Jesus Christ, I thought.
“How many meetings did Biddle inform you of?” Tatsu asked.
“Four.”
“And what did you do with that information?”
“I passed it along to . . . to the person who provides the funding, as I was instructed to do.”
Tatsu nodded. “Give me the names of the participants in those four meetings, and the dates.”
“I don’t remember the exact dates,” Tanaka said.
I smiled and started to stand. Tanaka flinched. Tatsu put a hand out to restrain me and said, “Be as accurate as you can.”
Tanaka intoned four names. A ballpark date for each. I sat down.
“Now give me every other name you got out of Biddle,” Tatsu said.
Tanaka complied.
Tatsu didn’t write anything down, and I realized he knew these people well. “Very good,” he said when Tanaka was done. “You have been most cooperative and I see no reason for anyone to learn that this conversation took place. Of course, should I need any further information, I may call on you again. With similar discretion.”
Tanaka nodded. He looked a little sick.
The maid saw us to the door. The car was waiting outside. We got in back and drove off. I told them to drop me off at nearby JR Meguro station. Tatsu’s man drove the short distance to the station and waited in the car while Tatsu and I stood outside to wrap things up.
“What do you think?” I asked.
“He’s telling the truth,” Tatsu said.
“Maybe. But who put him in touch with Biddle?”
He shrugged. “Probably one of the Agency’s tainted assets, someone with connections to Yamaoto. If Biddle were canvassing these assets to try to find a supporter for Crepuscular, word would have gotten back to Yamaoto.”
“And Yamaoto would have seen an opportunity to turn the program to his own ends.”
He nodded, then said, “What do you think Yamaoto did on those four occasions in which he learned where and when Kanezaki would be meeting with his assets?”
I shrugged. “Observers. Using parabolic microphones, telephoto lenses, low-light video.”
“Agreed. Now assume Yamaoto has audio and video recordings of these meetings in progress.

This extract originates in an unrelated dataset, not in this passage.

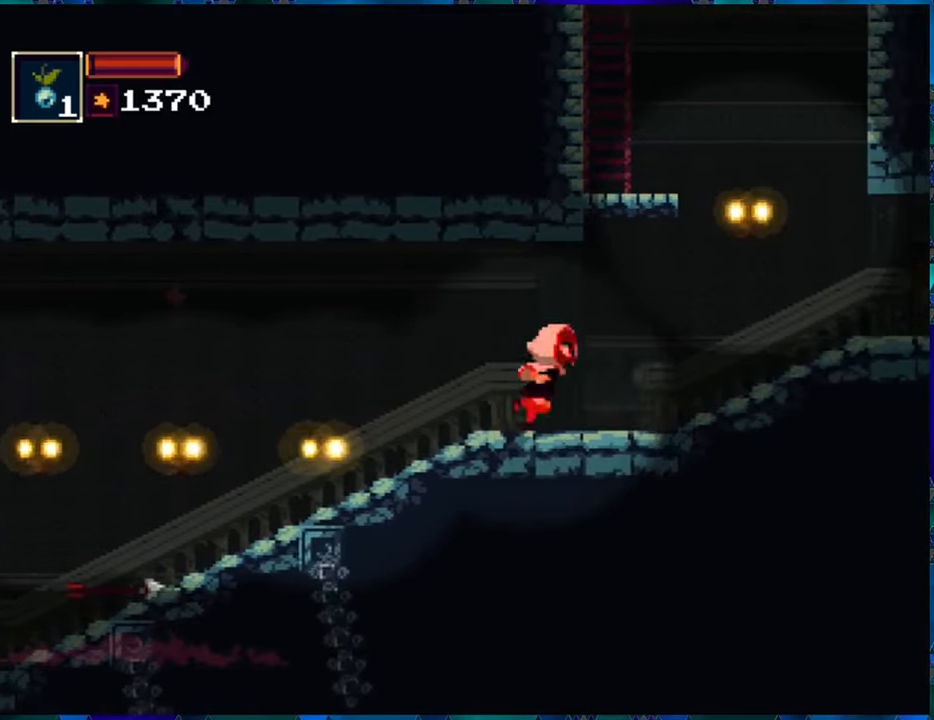
{"buttons": ["R1", "DPAD_RIGHT"], "left_stick": "center", "right_stick": "center", "events": []}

What is the value of these materials to him?”
I thought for a moment. “Blackmail, mostly. ‘Do as I tell you, or I release these photos to the media.” ’
“Yes, that is Yamaoto’s preferred method. And it is remarkably effective when the photos are of an extramarital affair in progress, or a liaison with a young boy, or some other socially unacceptable behavior. But here?”
I thought again. “You think video and audio of a meeting with Kanezaki wouldn’t be damning enough?”
He shrugged. “The audio might be, if the recorded conversation were sufficiently incriminating. But the video would be of lesser consequence: a politician chatting with a man, apparently Japanese, in a public place.”
“Because no one knows who Kanezaki is,” I said, beginning to catch on.
He looked at me, waiting for me to put it together.
“They need a way to make Kanezaki a household name,” I said. “To get his picture in the paper. That gives the photos punch.”
He nodded. “And how to do that?” he asked.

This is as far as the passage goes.